The panic happens almost right after the kernel is unpacked.

This is the stack trace:

not syncing: attempted to kill init

pid1 comm: swapper tainted

Call trace:

panic

do_exit

printk

oops_end

no_context

do_page_fault

__sysfs_add_one

idr_get_empty_slot

ida_get_new_above

page_fault

acpi_table_attr_init

acpi_sysfs_init

acpi_but_init

acpi_but_init

kobject create and add

acpi init

do one initcall

kernel init

kernel thread helper

start kernel

gs change

System still boots with 2.6.38 with the same basic config.

Hope you can help me out here  :Smile: ...

----------

## redagadir

you most probably have a faulty acpi hardware.
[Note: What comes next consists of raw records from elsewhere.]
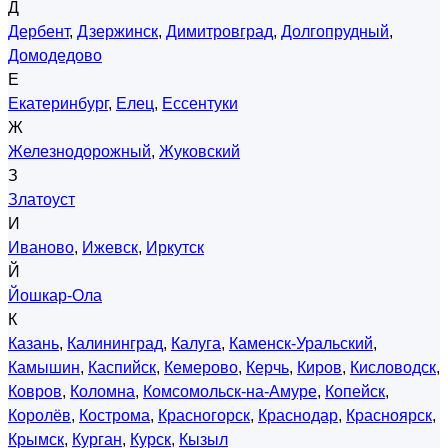
Д
Дербент
,
Дзержинск
,
Димитровград
,
Долгопрудный
,
Домодедово
Е
Екатеринбург
,
Елец
,
Ессентуки
Ж
Железнодорожный
,
Жуковский
З
Златоуст
И
Иваново
,
Ижевск
,
Иркутск
Й
Йошкар-Ола
К
Казань
,
Калининград
,
Калуга
,
Каменск-Уральский
,
Камышин
,
Каспийск
,
Кемерово
,
Керчь
,
Киров
,
Кисловодск
,
Ковров
,
Коломна
,
Комсомольск-на-Амуре
,
Копейск
,
Королёв
,
Кострома
,
Красногорск
,
Краснодар
,
Красноярск
,
Крымск
,
Курган
,
Курск
,
Кызыл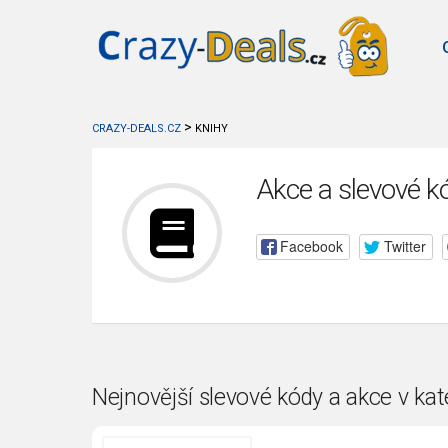
>
CRAZY-DEALS.CZ
KNIHY
Akce a slevové kó
Facebook
Twitter
Nejnovější slevové kódy a akce v kat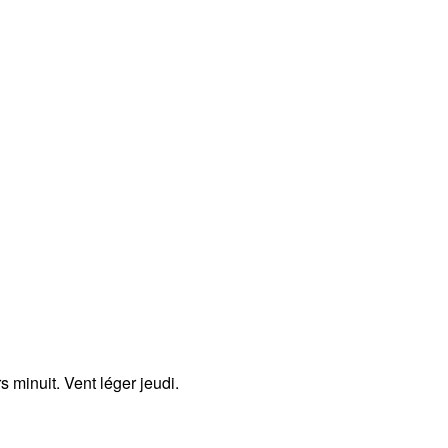
 minuit. Vent léger jeudi.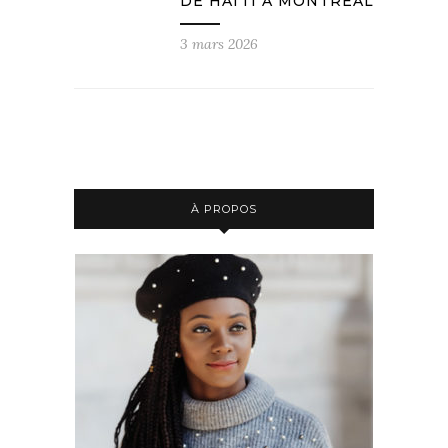
DE HAÏTI À MONTRÉAL
3 mars 2026
À PROPOS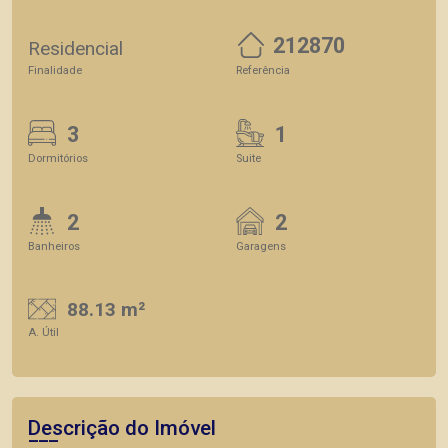
212870
Residencial
Finalidade
Referência
3
1
Dormitórios
Suite
2
2
Banheiros
Garagens
88.13 m²
A. Útil
Descrição do Imóvel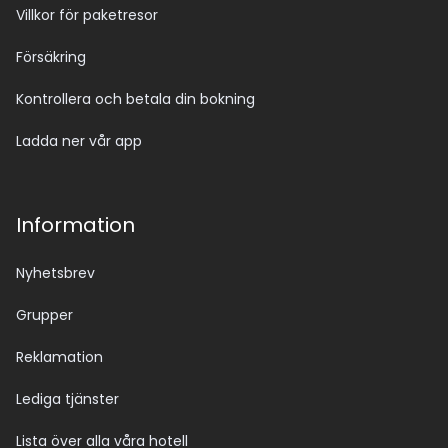
Villkor för paketresor
Försäkring
Kontrollera och betala din bokning
Ladda ner vår app
Information
Nyhetsbrev
Grupper
Reklamation
Lediga tjänster
Lista över alla våra hotell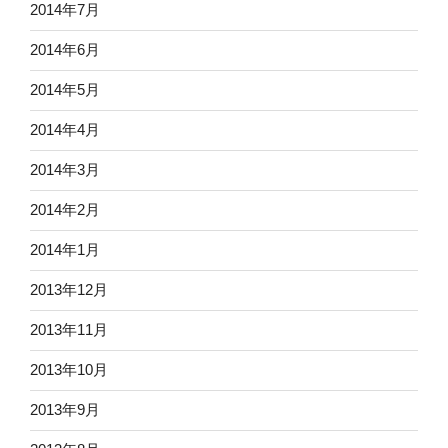
2014年7月
2014年6月
2014年5月
2014年4月
2014年3月
2014年2月
2014年1月
2013年12月
2013年11月
2013年10月
2013年9月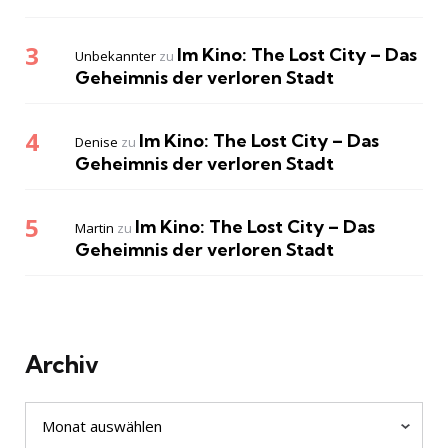
Im Kino: The Lost City – Das
Unbekannter
zu
Geheimnis der verloren Stadt
Im Kino: The Lost City – Das
Denise
zu
Geheimnis der verloren Stadt
Im Kino: The Lost City – Das
Martin
zu
Geheimnis der verloren Stadt
Archiv
Archiv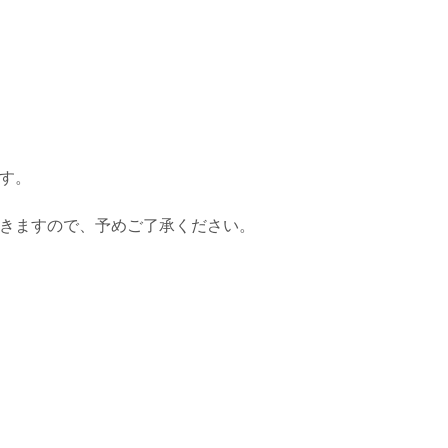
す。
きますので、予めご了承ください。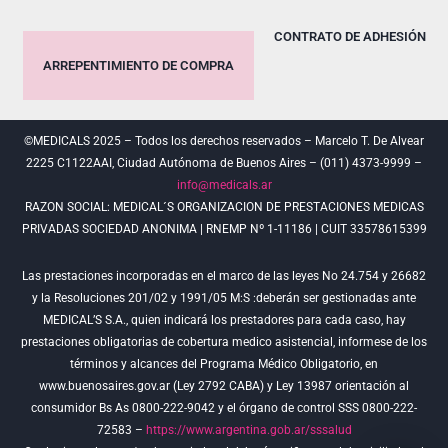
CONTRATO DE ADHESIÓN
ARREPENTIMIENTO DE COMPRA
©MEDICALS 2025 – Todos los derechos reservados – Marcelo T. De Alvear
2225 C1122AAI, Ciudad Autónoma de Buenos Aires – (011) 4373-9999 –
info@medicals.ar
RAZON SOCIAL: MEDICAL´S ORGANIZACION DE PRESTACIONES MEDICAS
PRIVADAS SOCIEDAD ANONIMA | RNEMP Nº 1-11186 | CUIT 33578615399
Las prestaciones incorporadas en el marco de las leyes No 24.754 y 26682
y la Resoluciones 201/02 y 1991/05 M:S :deberán ser gestionadas ante
MEDICAL’S S.A., quien indicará los prestadores para cada caso, hay
prestaciones obligatorias de cobertura medico asistencial, informese de los
términos y alcances del Programa Médico Obligatorio, en
www.buenosaires.gov.ar (Ley 2792 CABA) y Ley 13987 orientación al
consumidor Bs As 0800-222-9042 y el órgano de control SSS 0800-222-
72583 –
https://www.argentina.gob.ar/sssalud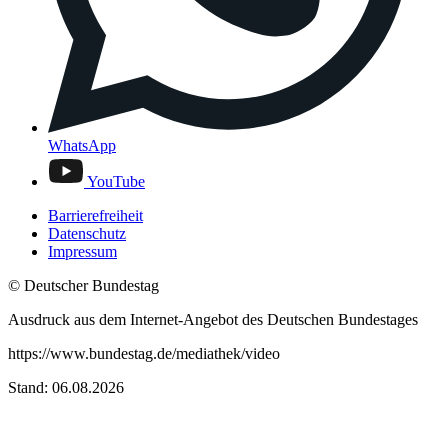
WhatsApp
YouTube
Barrierefreiheit
Datenschutz
Impressum
© Deutscher Bundestag
Ausdruck aus dem Internet-Angebot des Deutschen Bundestages
https://www.bundestag.de/mediathek/video
Stand: 06.08.2026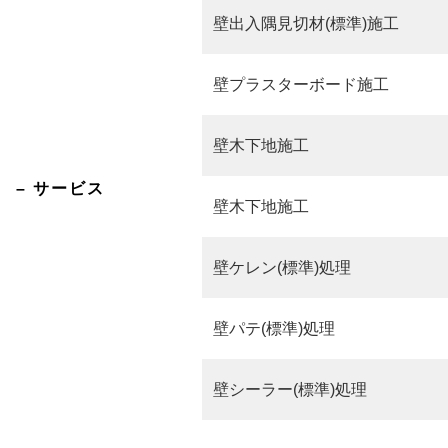
壁出入隅見切材(標準)施工
壁プラスターボード施工
壁木下地施工
– サービス
壁木下地施工
壁ケレン(標準)処理
壁パテ(標準)処理
壁シーラー(標準)処理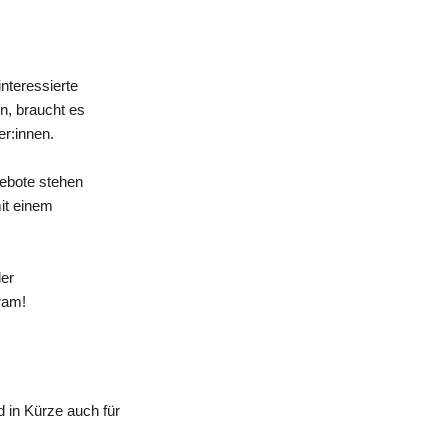
nteressierte
n, braucht es
er:innen.
gebote stehen
mit einem
der
ram!
 in Kürze auch für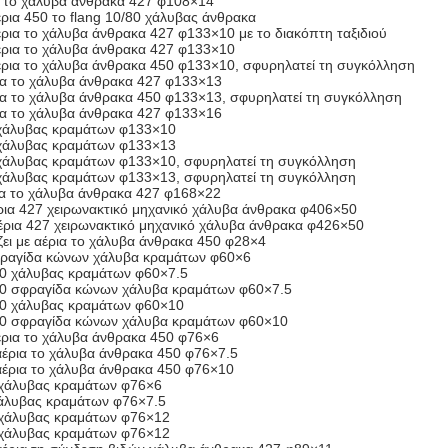
ια το χάλυβα άνθρακα 427 φ108×14
έρια 450 το flang 10/80 χάλυβας άνθρακα
αέρια το χάλυβα άνθρακα 427 φ133×10 με το διακόπτη ταξιδιού
αέρια το χάλυβα άνθρακα 427 φ133×10
 αέρια το χάλυβα άνθρακα 450 φ133×10, σφυρηλατεί τη συγκόλληση
ρια το χάλυβα άνθρακα 427 φ133×13
ρια το χάλυβα άνθρακα 450 φ133×13, σφυρηλατεί τη συγκόλληση
ρια το χάλυβα άνθρακα 427 φ133×16
χάλυβας κραμάτων φ133×10
χάλυβας κραμάτων φ133×13
άλυβας κραμάτων φ133×10, σφυρηλατεί τη συγκόλληση
άλυβας κραμάτων φ133×13, σφυρηλατεί τη συγκόλληση
ρια το χάλυβα άνθρακα 427 φ168×22
έρια 427 χειρωνακτικό μηχανικό χάλυβα άνθρακα φ406×50
αέρια 427 χειρωνακτικό μηχανικό χάλυβα άνθρακα φ426×50
ζει με αέρια το χάλυβα άνθρακα 450 φ28×4
φραγίδα κώνων χάλυβα κραμάτων φ60×6
0 χάλυβας κραμάτων φ60×7.5
40 σφραγίδα κώνων χάλυβα κραμάτων φ60×7.5
40 χάλυβας κραμάτων φ60×10
40 σφραγίδα κώνων χάλυβα κραμάτων φ60×10
αέρια το χάλυβα άνθρακα 450 φ76×6
 αέρια το χάλυβα άνθρακα 450 φ76×7.5
 αέρια το χάλυβα άνθρακα 450 φ76×10
χάλυβας κραμάτων φ76×6
άλυβας κραμάτων φ76×7.5
χάλυβας κραμάτων φ76×12
χάλυβας κραμάτων φ76×12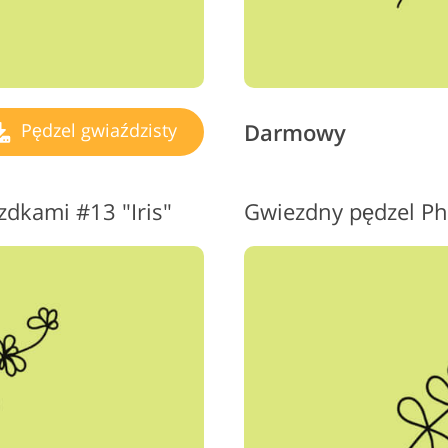
Darmowy
Pędzel gwiaździsty
zdkami #13 "Iris"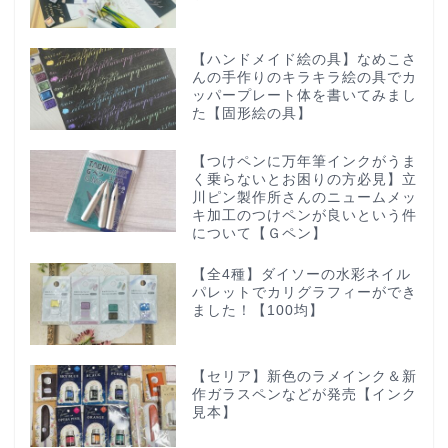
【ハンドメイド絵の具】なめこさ
んの手作りのキラキラ絵の具でカ
ッパープレート体を書いてみまし
た【固形絵の具】
【つけペンに万年筆インクがうま
く乗らないとお困りの方必見】立
川ピン製作所さんのニュームメッ
キ加工のつけペンが良いという件
について【Ｇペン】
【全4種】ダイソーの水彩ネイル
パレットでカリグラフィーができ
ました！【100均】
【セリア】新色のラメインク＆新
作ガラスペンなどが発売【インク
見本】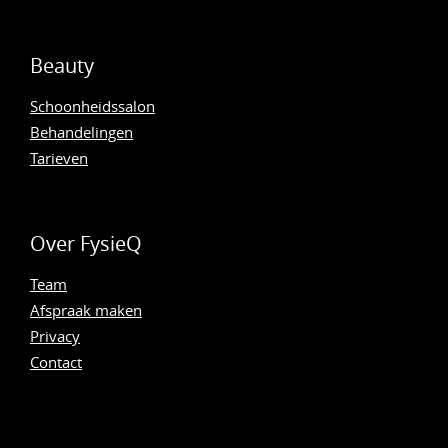
Beauty
Schoonheidssalon
Behandelingen
Tarieven
Over FysieQ
Team
Afspraak maken
Privacy
Contact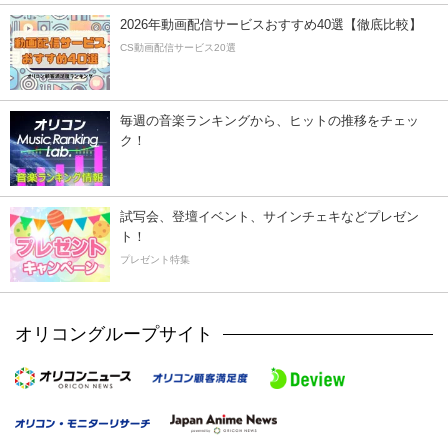
2026年動画配信サービスおすすめ40選【徹底比較】
CS動画配信サービス20選
毎週の音楽ランキングから、ヒットの推移をチェッ
ク！
試写会、登壇イベント、サインチェキなどプレゼン
ト！
プレゼント特集
オリコングループサイト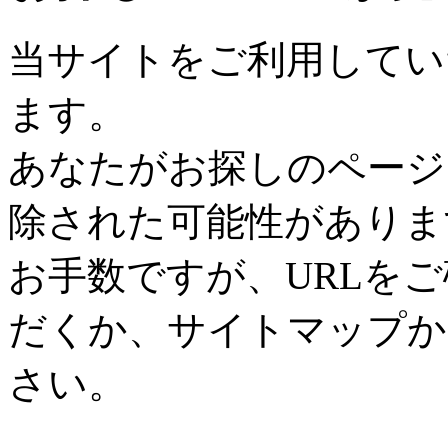
当サイトをご利用してい
ます。
あなたがお探しのページ
除された可能性がありま
お手数ですが、URLを
だくか、サイトマップか
さい。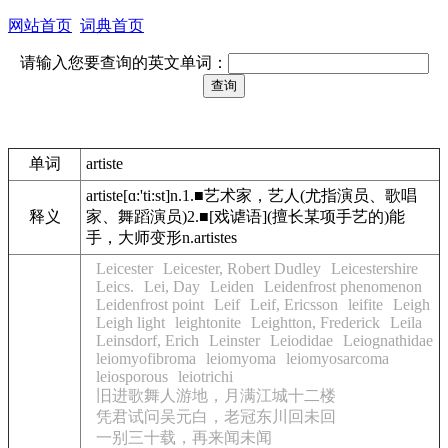
网站首页
词典首页
请输入您要查询的英文单词：
单词
artiste
artiste[ɑ:'ti:st]n.1.■艺术家，艺人(尤指演员、歌唱
释义
家、舞蹈演员)2.■[戏谑语](擅长某项手艺的)能
手，大师变形n.artistes
Leicester
Leicester, Robert Dudley
Leicestershire
Leics.
Lei, Day
Leiden
Leidenfrost phenomenon
Leidenfrost point
Leif
Leif, Ericsson
leifite
Leigh
Leigh light
leightonite
Leightton, Frederick
Leila
Leinsdorf, Erich
Leinster
Leiodidae
Leiognathidae
leiomyofibroma
leiomyoma
leiomyosarcoma
leiosporous
leiotrichi
旧进歌舞人游地，月满江城十二楼
凭君试问吴元白，老冠东川回未回
一别三十载，再来闻未闻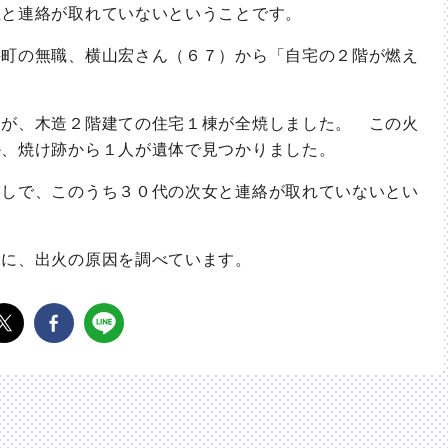
性と連絡が取れていないということです。
町の無職、横山宏さん（６７）から「自宅の２階が燃え
が、木造２階建ての住宅１棟が全焼しました。 この火
か、焼け跡から１人が遺体で見つかりました。
しで、このうち３０代の次女と連絡が取れていないとい
に、出火の原因を調べています。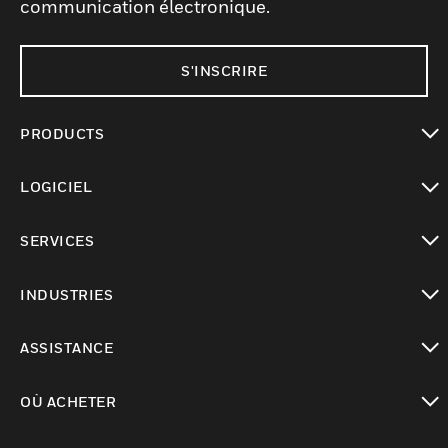
communication électronique.
S'INSCRIRE
PRODUCTS
toggle view
LOGICIEL
toggle view
SERVICES
toggle view
INDUSTRIES
toggle view
ASSISTANCE
toggle view
OÙ ACHETER
toggle view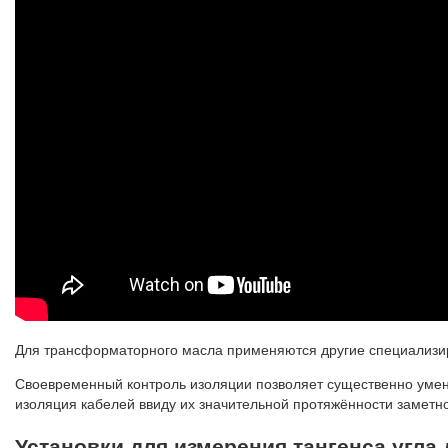
Для трансформаторного масла применяются другие специализир
Своевременный контроль изоляции позволяет существенно умен
изоляция кабелей ввиду их значительной протяжённости замет
Установки для измерения тангенса угла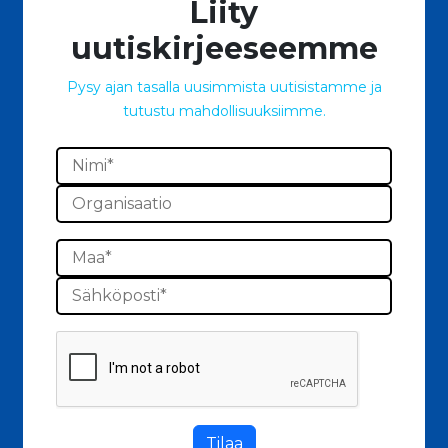
Liity
uutiskirjeeseemme
Pysy ajan tasalla uusimmista uutisistamme ja
tutustu mahdollisuuksiimme.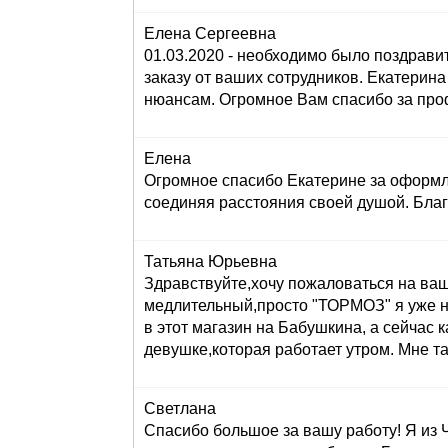
Елена Сергеевна
01.03.2020 - необходимо было поздравит
заказу от ваших сотрудников. Екатерина 
нюансам. Огромное Вам спасибо за проф
Елена
Огромное спасибо Екатерине за оформле
соединяя расстояния своей душой. Бла
Татьяна Юрьевна
Здравствуйте,хочу пожаловаться на вашег
медлительный,просто "ТОРМОЗ" я уже н
в этот магазин на Бабушкина, а сейч
девушке,которая работает утром. Мне та
Светлана
Спасибо большое за вашу работу! Я из 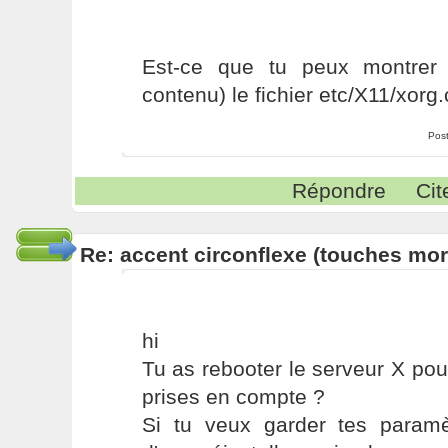
Est-ce que tu peux montrer i
contenu) le fichier etc/X11/xorg.
Pos
Répondre
Cit
Re: accent circonflexe (touches mor
hi
Tu as rebooter le serveur X pou
prises en compte ?
Si tu veux garder tes paramè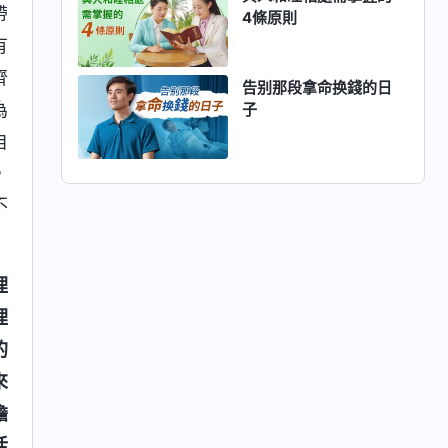
帶
4條原則
有
齊
告别那段拿命换錢的日
為
子
自
，
不
理
理
的
來
擔
活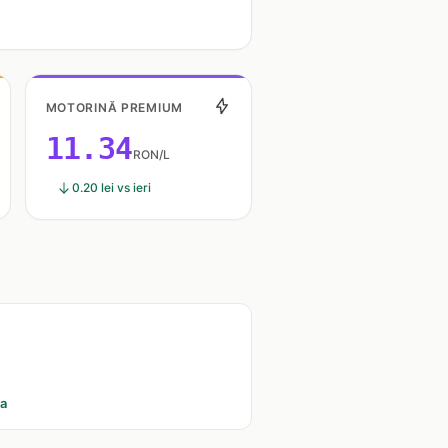
MOTORINĂ PREMIUM
11.34
RON/L
0.20 lei vs ieri
ia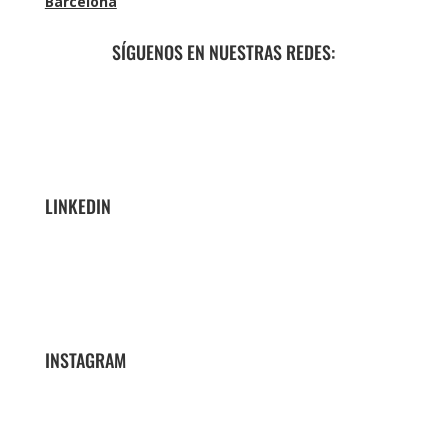
Barcelona
SÍGUENOS EN NUESTRAS REDES:
LINKEDIN
INSTAGRAM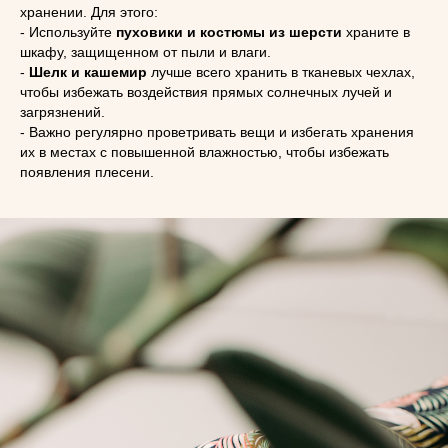
хранении. Для этого:
- Используйте
пуховики и костюмы из шерсти
храните в
шкафу, защищенном от пыли и влаги.
-
Шелк и кашемир
лучше всего хранить в тканевых чехлах,
чтобы избежать воздействия прямых солнечных лучей и
загрязнений.
- Важно регулярно проветривать вещи и избегать хранения
их в местах с повышенной влажностью, чтобы избежать
появления плесени.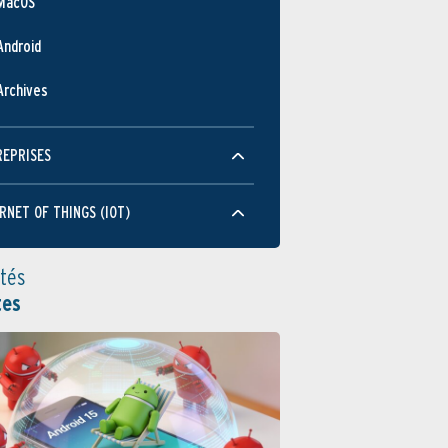
MacOS
Android
Archives
REPRISES
RNET OF THINGS (IOT)
ités
tes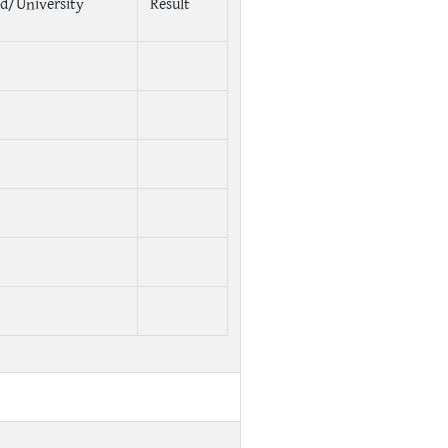
d/University
Result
if the acpi=off doesn't suit you, you could rebuild your kernel with ACPI_DEBUG enabled and see how the new kernel behaves with your hardware.

here's a little reading:

http://www.kernel.org/doc/Documentation/acpi/  (official kernel acpi doc)

http://powersave.sourceforge.net/powersave/ACPI_005fDebugging.html (nice doc)

http://lwn.net/Articles/237085/  (might be too old)Last edited by redagadir on Wed Dec 21, 2011 9:12 am; edited 1 time in total

----------

## Lifthanger

thank you I'll post back with results.

----------

## Lifthanger

Problem is solved now.

Using a fixed DSDT for my GA-EP45-UD3R didn't help,

But I went to bios version F12 and now everything seems fine.

Still unnerving to have gentoo break just like that (even if it isn't gentoos fault.)

 :Smile: 

----------